NP: So we did, I did about half my trips to Africa and half to Middle Eastern counties. So, the question is… should or shouldn’t?
TLR: Any countries AFRICOM should be operating in.
NP: Oh, should. OK. So, one of the ways, one of the reasons that we have the special operations community, is to help with setting up security for individual countries, so they can protect themselves, instead of constantly having to look to outside entities, whether it’s the European Union, or the U.N., or the United States. So in that mission, there are areas where there are hotbeds of extremism, hotbeds of terrorism, and if that country reaches out to the US to help build their security force and need help with that? That’s a mission for the special operations community. It should be limited, it should be direct, and we should be looking at removing rather than going and staying in perpetuity.
Because again it goes back to, to funding. We are so much in debt right now. $21 trillion in debt. And our Department of Defense is, on the discretionary side of the house, it’s the largest, ah, ah… largest… payer… um…
TLR: It’s the largest category of spending.
NP: Yeah, there you go. Largest category of spending on the discretionary side of the aisle. So we have to balance the two. The East African peninsula has had an increase in piracy over the past couple of years. And there’s shipping lanes that lead up the African coast that run up through, the, uh, what is it…
TLR: The horn of Africa?
NP: Yeah, the horn of Africa, and up through the Suez Canal and the, uh, um…
TLR: Straight of Hormuz?
NP: Yeah, right. And I think those areas, if we’re going to put people in place, and going to train, security wise, it makes sense to do so there because of the massive amount of commerce that goes through that area.
TLR: It’s one thing to be training troops, but… Do you believe that the President has the constitutional authority to conduct acts of war such as missile strikes, however limited they may be, in countries that Congress has not declared war in, absent an attack on this country or an imminent threat to it?
NP: Yeah, this is a constitutional discussion that’s been going on for decades. What role the President has, versus what role Congress has, to declare war or not declare war.
As I understand the Constitution, the President has the ability to protect the national security interests of the United States, and deploy troops, and deploy missiles, and do what he needs to do to protect the country without having to go to Congress and then have five hundred and thirty-five generals talk back and forth, right? But for an extended engagement.
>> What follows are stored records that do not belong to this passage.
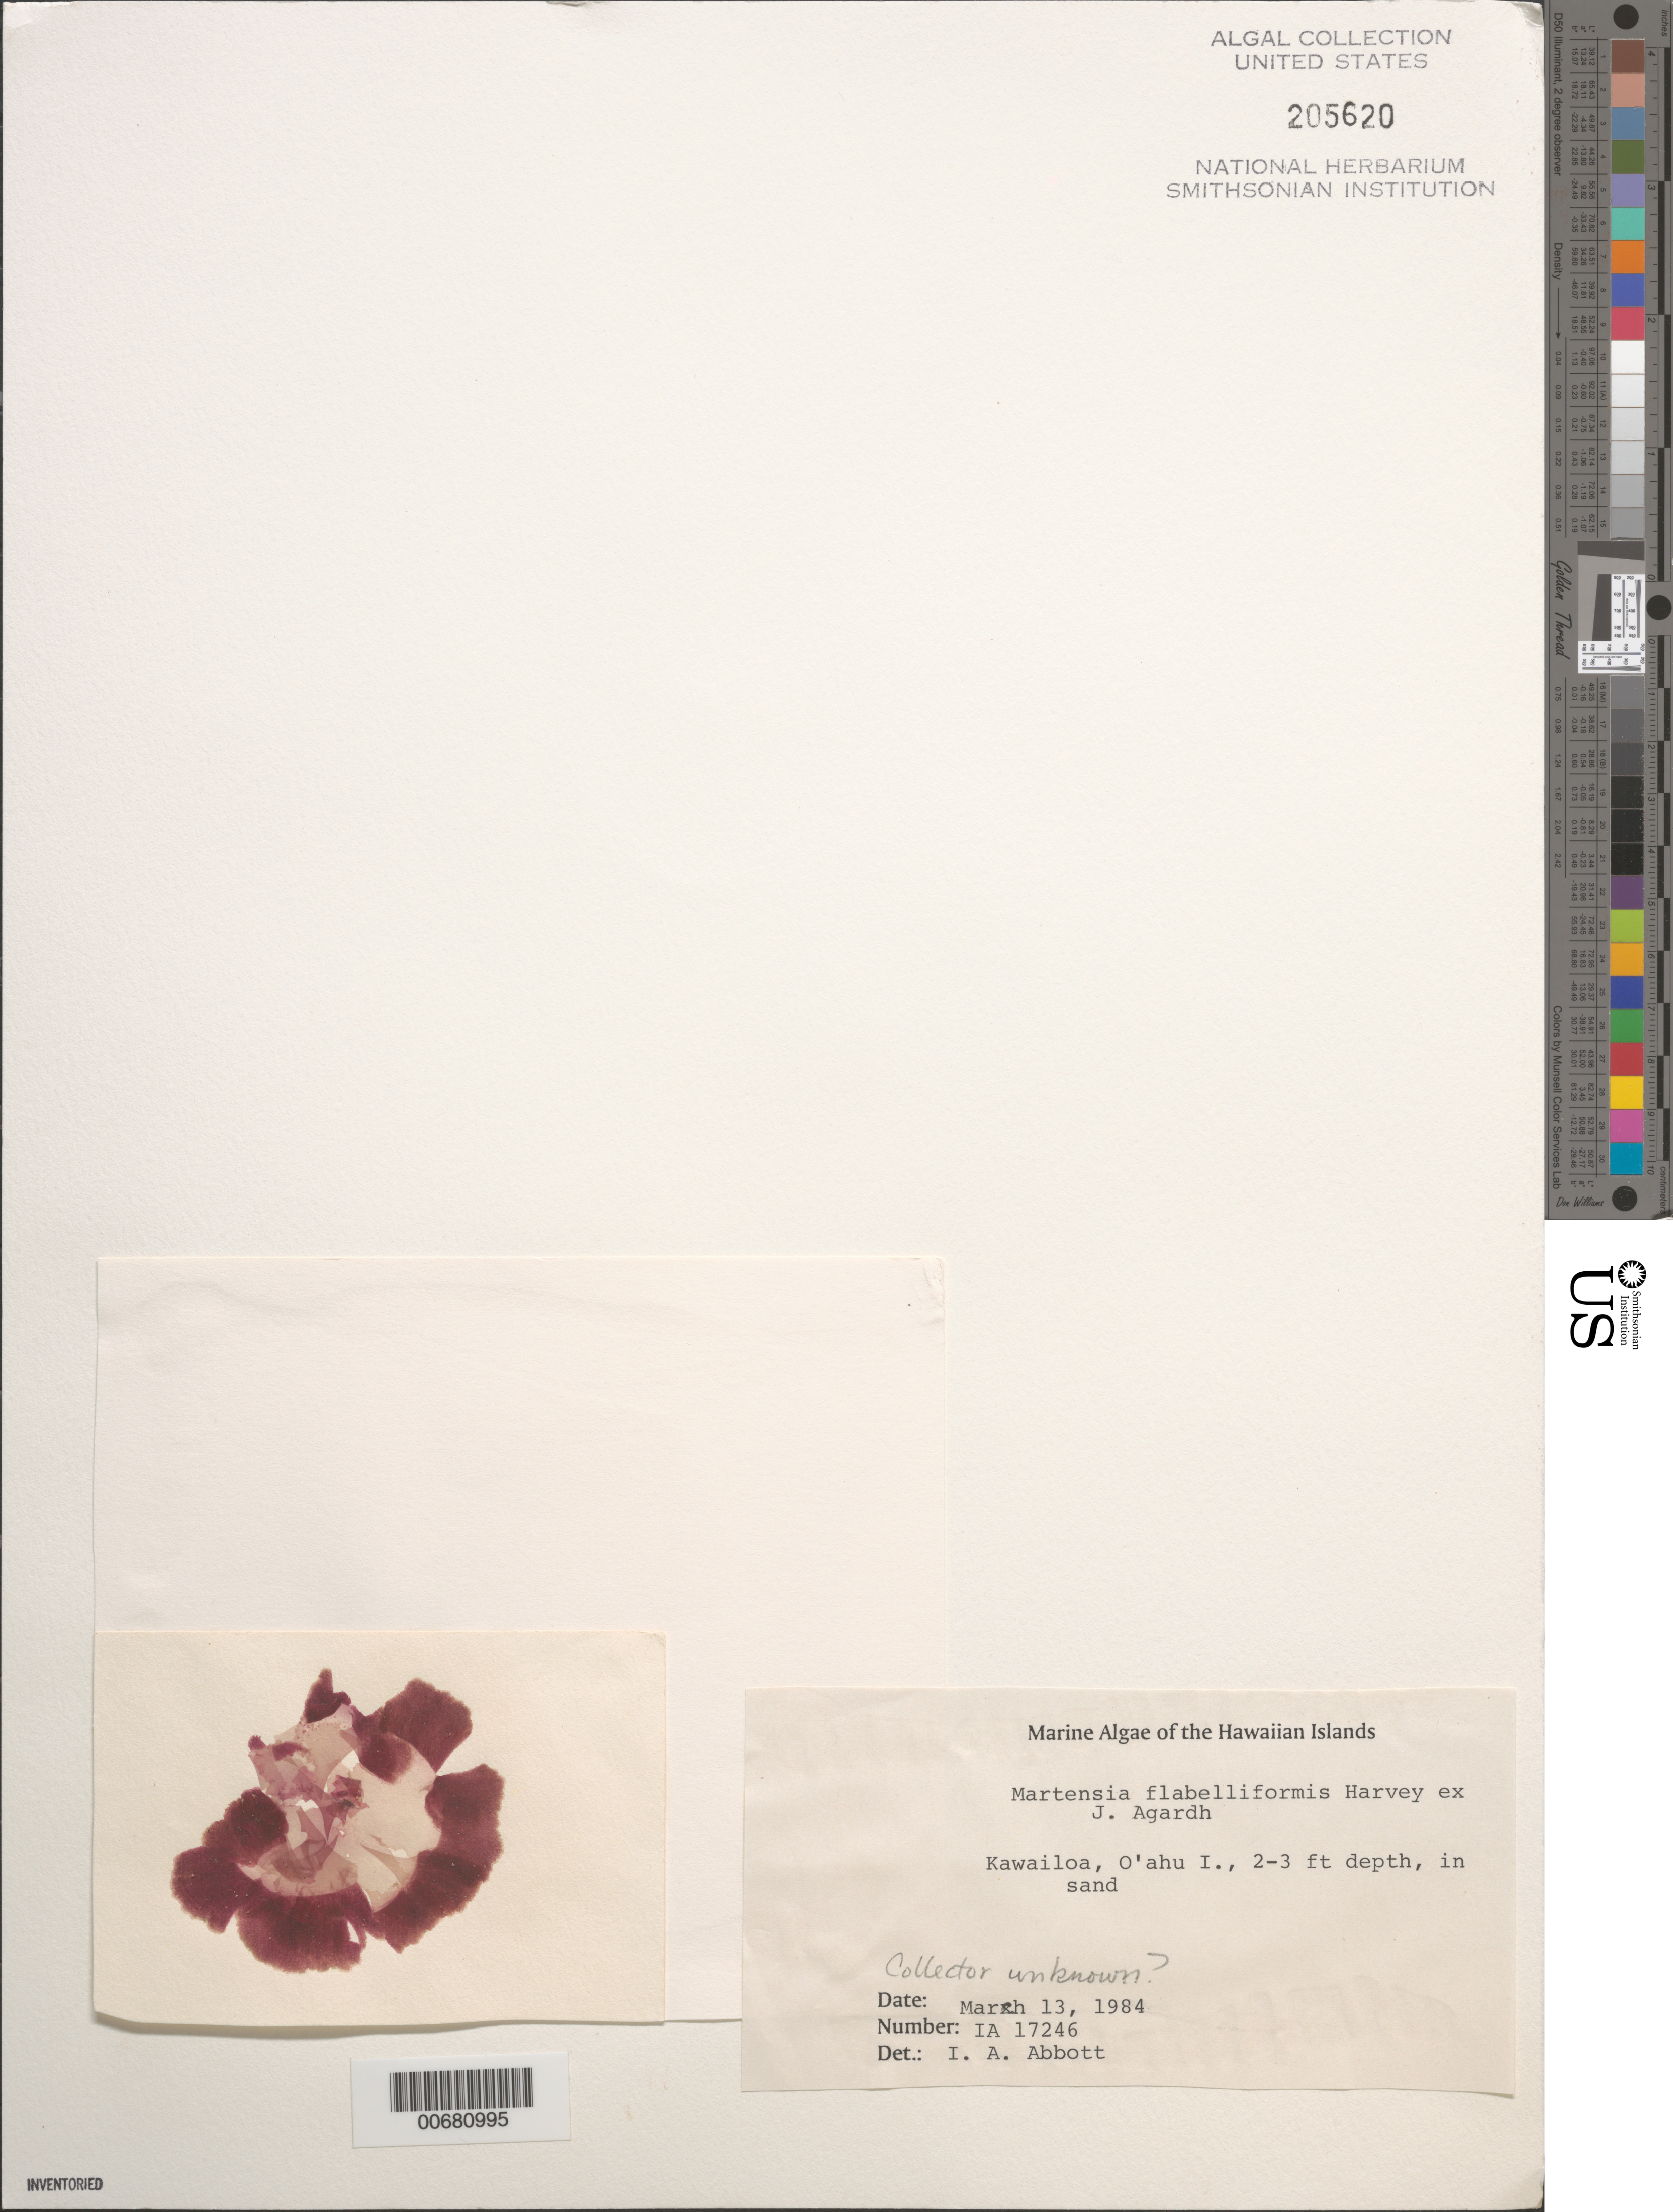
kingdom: Plantae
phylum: Rhodophyta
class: Florideophyceae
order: Ceramiales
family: Delesseriaceae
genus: Martensia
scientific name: Martensia flabelliformis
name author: Harv. ex J. Agardh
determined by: Abbott, Isabella A.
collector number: IAA 17246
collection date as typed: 13 Mar 1984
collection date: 1984-03-13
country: United States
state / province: Hawaii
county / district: Honolulu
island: Oahu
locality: Kawailoa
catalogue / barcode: US 205620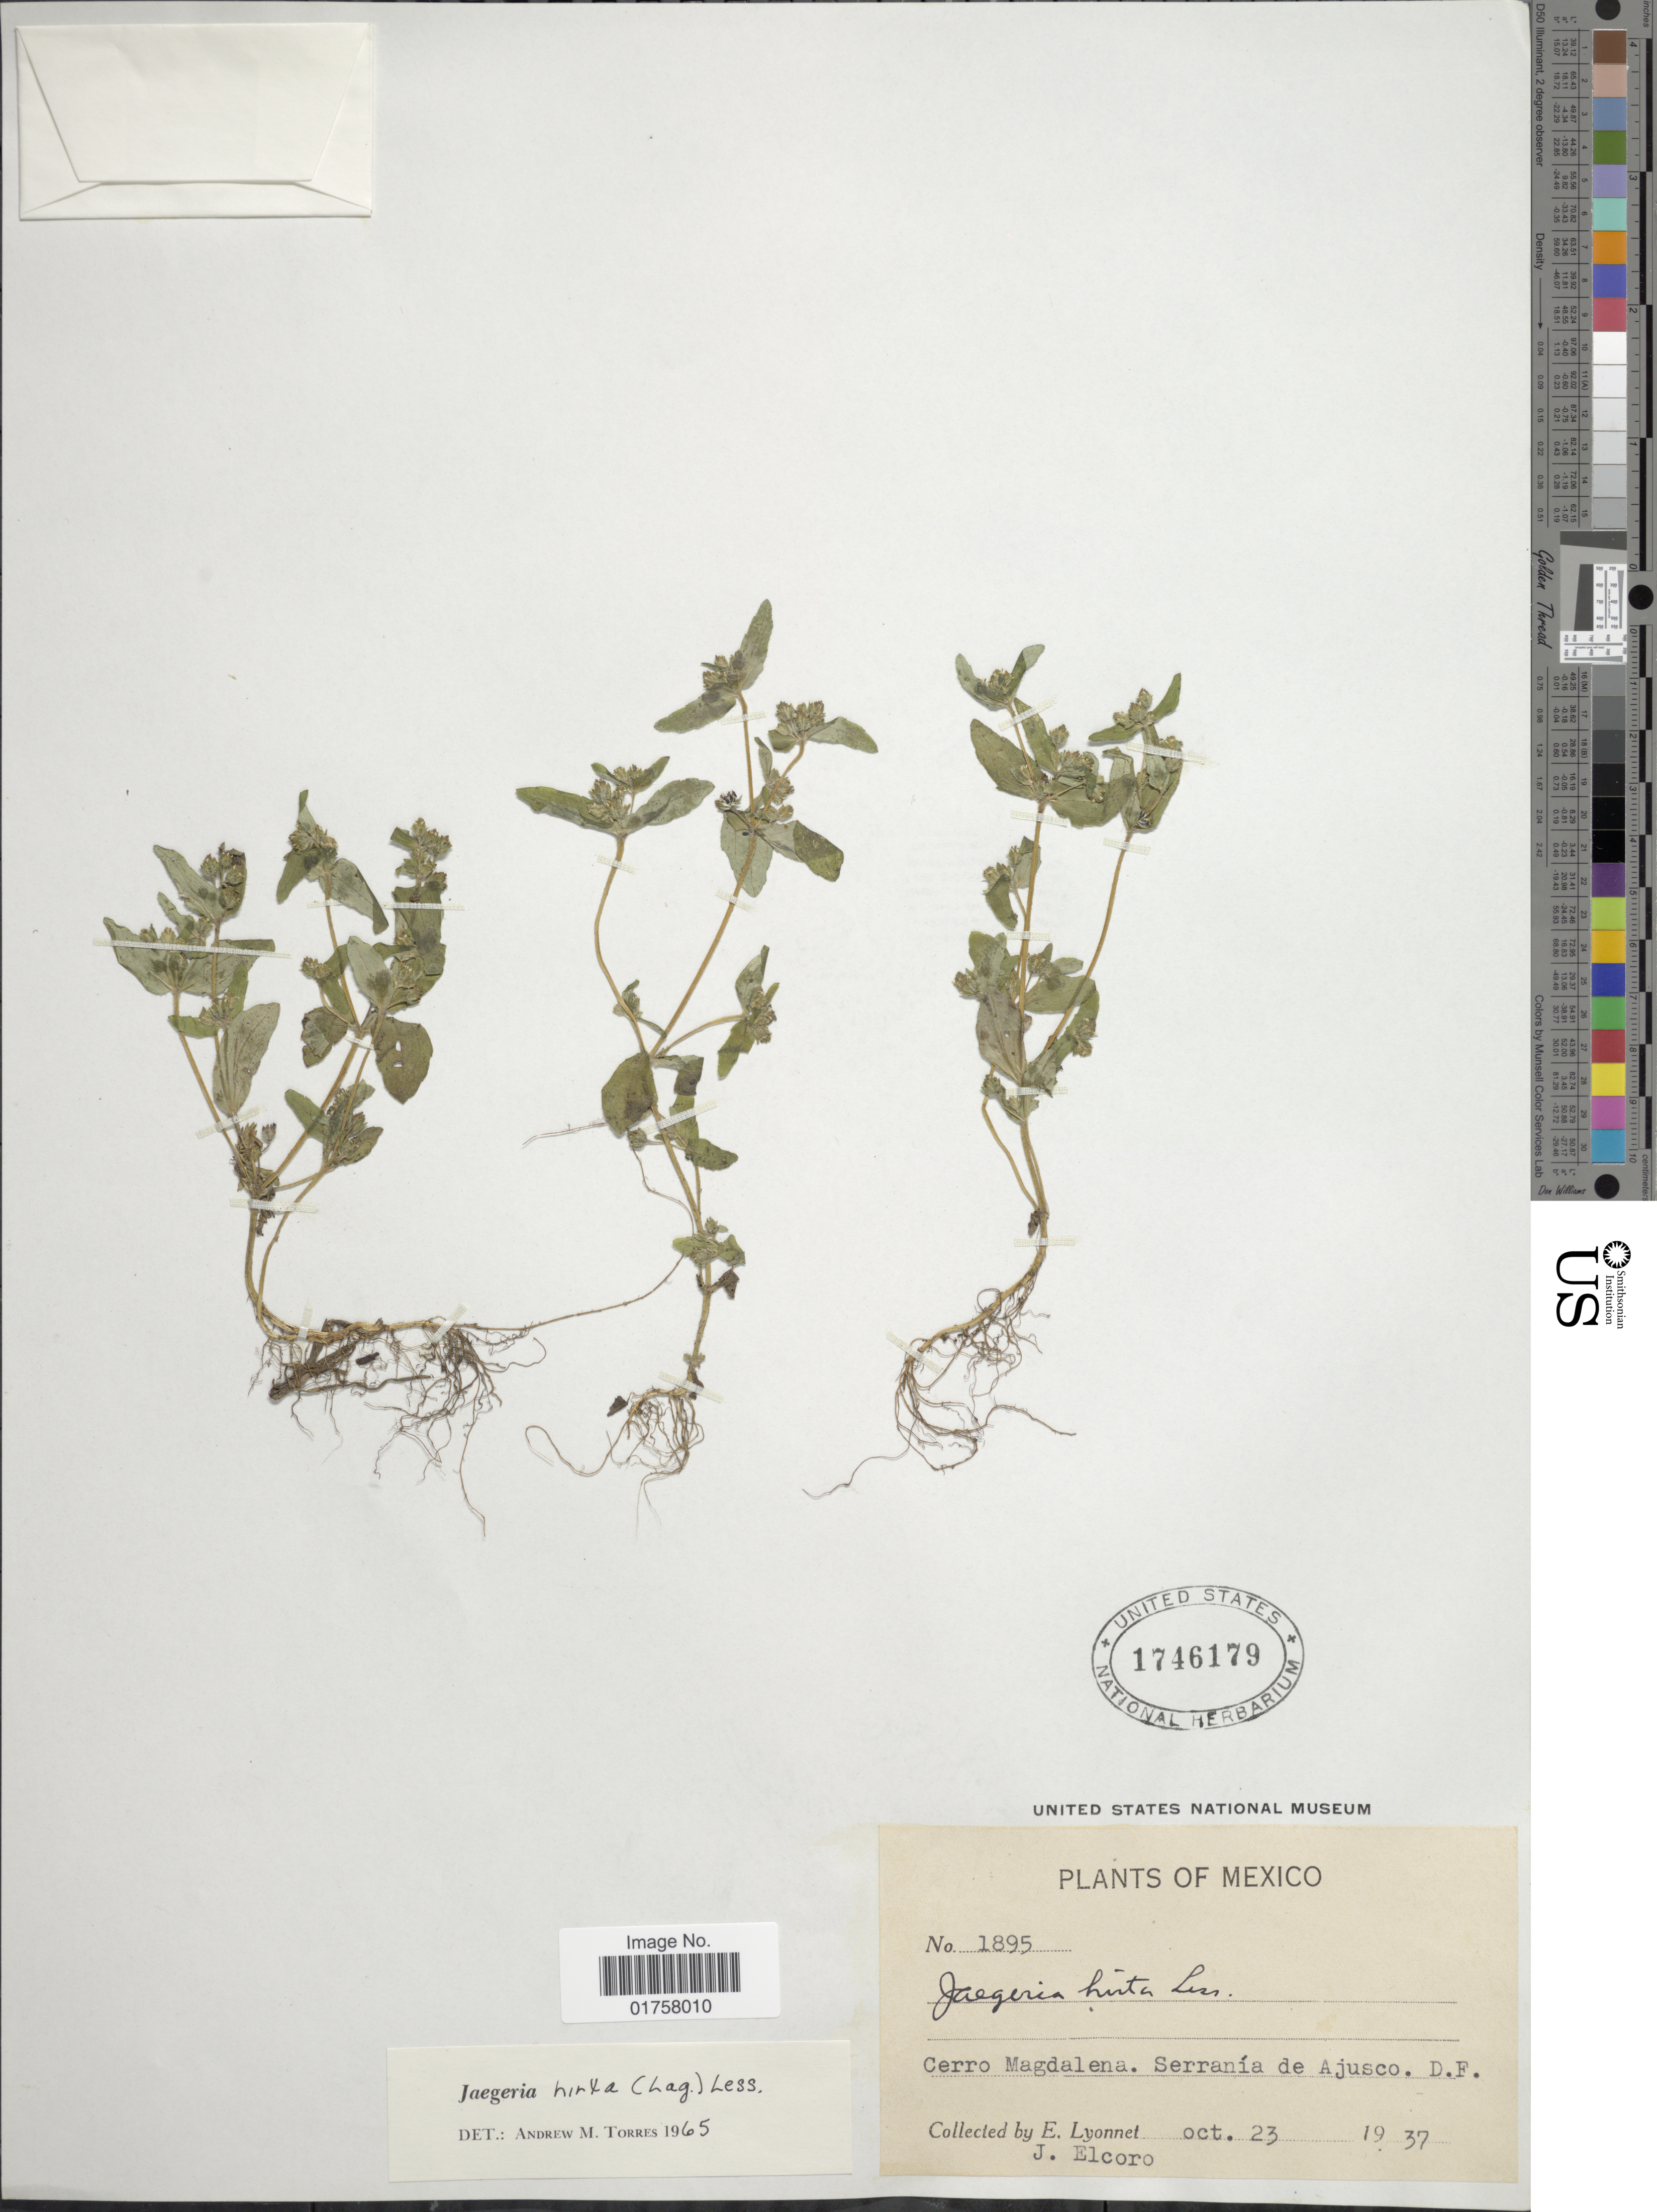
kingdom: Plantae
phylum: Tracheophyta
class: Magnoliopsida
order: Asterales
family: Asteraceae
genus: Jaegeria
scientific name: Jaegeria hirta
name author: (Lag.) Less.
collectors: E. Lyonnet & J. Elcoro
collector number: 1895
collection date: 1937-10-23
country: Mexico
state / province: Distrito Federal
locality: Cerro Magdalena, Serranía de Ajusco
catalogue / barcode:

An extended engagement, we have to get a declaration of war, we have to get authorization from Congress to be able to keep soldiers on the field for an extended time.
I asked some other questions (I can tell you his favorite Star Wars film is Return of the Jedi), but this first portion is a good overview of the beliefs he’s running on.
I may take a stricter Madisonian view on Presidential war powers. Madison famously wrote “The constitution supposes, what the History of all Governments demonstrates, that the Executive is the branch of power most interested in war, and most prone to it. It has accordingly with studied care vested the question of war to the legislature.” I may be a purist in thinking that should apply to American initiation (as opposed to the operation) of all wars, whether they are limited or extended. I believe that the difficulty of reaching consensus among five hundred and thirty-five generals is a feature, not a bug, of a system set up by men who believed that we should not “go abroad in search of monsters to destroy”.
For what it’s worth, I feel like Polce is the best candidate in his primary, and the most likely to be a fiscal conservative. Including in regards to standard Republican sacred cows like the military.